Es hingen dort nur noch Fragmente Da rosteten die Rohre vor sich hin, da schimmelten die Wände. Es war soviel kaputt, da kam es auf das eine oder an dere auch nicht an.
Bis auf das Haus!
Ein Bau aus der Jahrhundertwende. Klassizistisch, mächtig, wie für die Ewigkeit geschaffen und scheinbar nicht unterzukriegen. Es hatte immerhin zwei Kriege überstanden.
Nur nicht die Wende.
Niemand wollte es mehr. Der große Bau stand leer. Er düsterte ab, innen und außen. Er war nur noch kalt und abweisend, und es gab die bösen Geschichten, die sich um das Haus rankten.
Menschen, die sich dort verkrochen hatten, um Ruhe zu finden. Sie waren nie mehr wieder aufgetaucht, wahrscheinlich hatten sie die ewige Ruhe gefunden.
Man sprach von unheimlichen Kellern und Gängen. Von Geräuschen, von Schreien irgendwelcher Opfer oder dem Jammern der Geister, deren Stimmen das Haus durchwehten.
Gisela Behle fröstelte, als sie daran dachte. Aber sie fror noch mehr, wenn sie an die folgenden Nächte dachte. Die waren so kalt, daß Menschen leicht erfrieren konnten, wenn sie keine Unterkunft hatten.

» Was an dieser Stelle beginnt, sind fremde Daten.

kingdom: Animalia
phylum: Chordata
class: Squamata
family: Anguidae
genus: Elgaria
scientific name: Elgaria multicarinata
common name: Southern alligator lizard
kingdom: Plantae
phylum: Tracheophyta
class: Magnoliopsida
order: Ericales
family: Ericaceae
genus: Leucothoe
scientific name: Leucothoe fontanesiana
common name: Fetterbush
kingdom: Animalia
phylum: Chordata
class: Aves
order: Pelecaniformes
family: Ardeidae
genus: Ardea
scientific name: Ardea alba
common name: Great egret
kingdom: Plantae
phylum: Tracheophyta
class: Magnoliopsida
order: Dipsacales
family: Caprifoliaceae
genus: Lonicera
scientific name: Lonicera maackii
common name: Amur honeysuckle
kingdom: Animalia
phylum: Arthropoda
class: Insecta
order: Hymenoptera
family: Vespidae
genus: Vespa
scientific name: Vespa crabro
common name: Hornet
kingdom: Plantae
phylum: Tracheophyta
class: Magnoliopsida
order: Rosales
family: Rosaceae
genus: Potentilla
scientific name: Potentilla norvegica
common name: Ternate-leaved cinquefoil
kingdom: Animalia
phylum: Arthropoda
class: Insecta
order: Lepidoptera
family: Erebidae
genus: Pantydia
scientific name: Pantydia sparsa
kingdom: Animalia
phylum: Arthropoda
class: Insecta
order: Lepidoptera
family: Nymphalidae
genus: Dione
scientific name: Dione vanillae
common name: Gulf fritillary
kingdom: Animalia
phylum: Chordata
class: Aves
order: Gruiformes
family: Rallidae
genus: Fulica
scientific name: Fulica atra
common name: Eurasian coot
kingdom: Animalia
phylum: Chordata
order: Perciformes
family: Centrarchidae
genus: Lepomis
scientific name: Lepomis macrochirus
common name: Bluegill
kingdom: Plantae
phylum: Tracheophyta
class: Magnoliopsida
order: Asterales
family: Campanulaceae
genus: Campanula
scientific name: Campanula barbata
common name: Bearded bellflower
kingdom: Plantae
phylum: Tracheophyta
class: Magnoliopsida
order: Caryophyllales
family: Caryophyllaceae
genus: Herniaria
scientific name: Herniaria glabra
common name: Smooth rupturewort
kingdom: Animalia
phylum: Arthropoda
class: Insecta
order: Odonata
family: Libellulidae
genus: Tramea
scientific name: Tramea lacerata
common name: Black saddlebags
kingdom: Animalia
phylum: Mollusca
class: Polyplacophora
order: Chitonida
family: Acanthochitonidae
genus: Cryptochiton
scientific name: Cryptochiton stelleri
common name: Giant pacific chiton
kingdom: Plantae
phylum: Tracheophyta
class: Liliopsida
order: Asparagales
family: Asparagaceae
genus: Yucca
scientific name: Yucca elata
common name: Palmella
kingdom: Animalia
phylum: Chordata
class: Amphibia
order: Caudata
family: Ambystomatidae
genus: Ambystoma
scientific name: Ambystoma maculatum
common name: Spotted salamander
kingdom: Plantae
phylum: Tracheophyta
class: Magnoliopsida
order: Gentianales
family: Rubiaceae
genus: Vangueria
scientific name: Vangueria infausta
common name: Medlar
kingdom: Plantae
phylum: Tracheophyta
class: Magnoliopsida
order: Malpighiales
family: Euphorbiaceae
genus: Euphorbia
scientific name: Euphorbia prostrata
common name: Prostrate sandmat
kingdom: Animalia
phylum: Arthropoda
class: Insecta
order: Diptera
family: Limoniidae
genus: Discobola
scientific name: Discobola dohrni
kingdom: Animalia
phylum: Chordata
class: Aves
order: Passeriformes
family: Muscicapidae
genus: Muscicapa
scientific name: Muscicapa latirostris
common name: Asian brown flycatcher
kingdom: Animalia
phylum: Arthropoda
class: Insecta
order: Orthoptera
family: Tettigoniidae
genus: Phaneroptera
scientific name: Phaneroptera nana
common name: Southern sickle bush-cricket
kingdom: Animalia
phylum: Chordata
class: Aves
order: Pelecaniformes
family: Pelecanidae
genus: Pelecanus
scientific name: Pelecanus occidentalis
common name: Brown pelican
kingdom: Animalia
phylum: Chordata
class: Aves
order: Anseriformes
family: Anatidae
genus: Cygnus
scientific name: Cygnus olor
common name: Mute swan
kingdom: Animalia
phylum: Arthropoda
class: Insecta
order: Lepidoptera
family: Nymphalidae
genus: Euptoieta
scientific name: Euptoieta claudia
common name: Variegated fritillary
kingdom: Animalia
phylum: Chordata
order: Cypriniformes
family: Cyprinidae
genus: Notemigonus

Trotz aller Gerüchte bot der Schlund irgendwie Schutz, und auf den wollte Gisela Behle nicht verzichten. Sie hatte in den letzten Tagen Furchtbares erlebt. Schlimmer als die Nächte in der Kälte konnte es hinter den alten Mauern auch nicht sein. Angst hatte sie nicht. Schon damals nicht, als sie von der Stasi verhört worden war. Da hatte sie nur abgewinkt und die Typen ausgelacht. Aber damals hatte sie eine Wohnung gehabt und hing nicht auf der Straße wie jetzt. Vor drei Wochen hatte sie ihren vierzigsten Geburtstag »gefeiert«, irgendwo unter einer Elbbrücke, und sie hatte Rotz und Wasser dabei geheult.
Sie würde den Schlund noch an diesem Tag erreichen, das stand fest.
Und sie wollte dort so lange hausen, bis die verdammte Kälte vorbei war.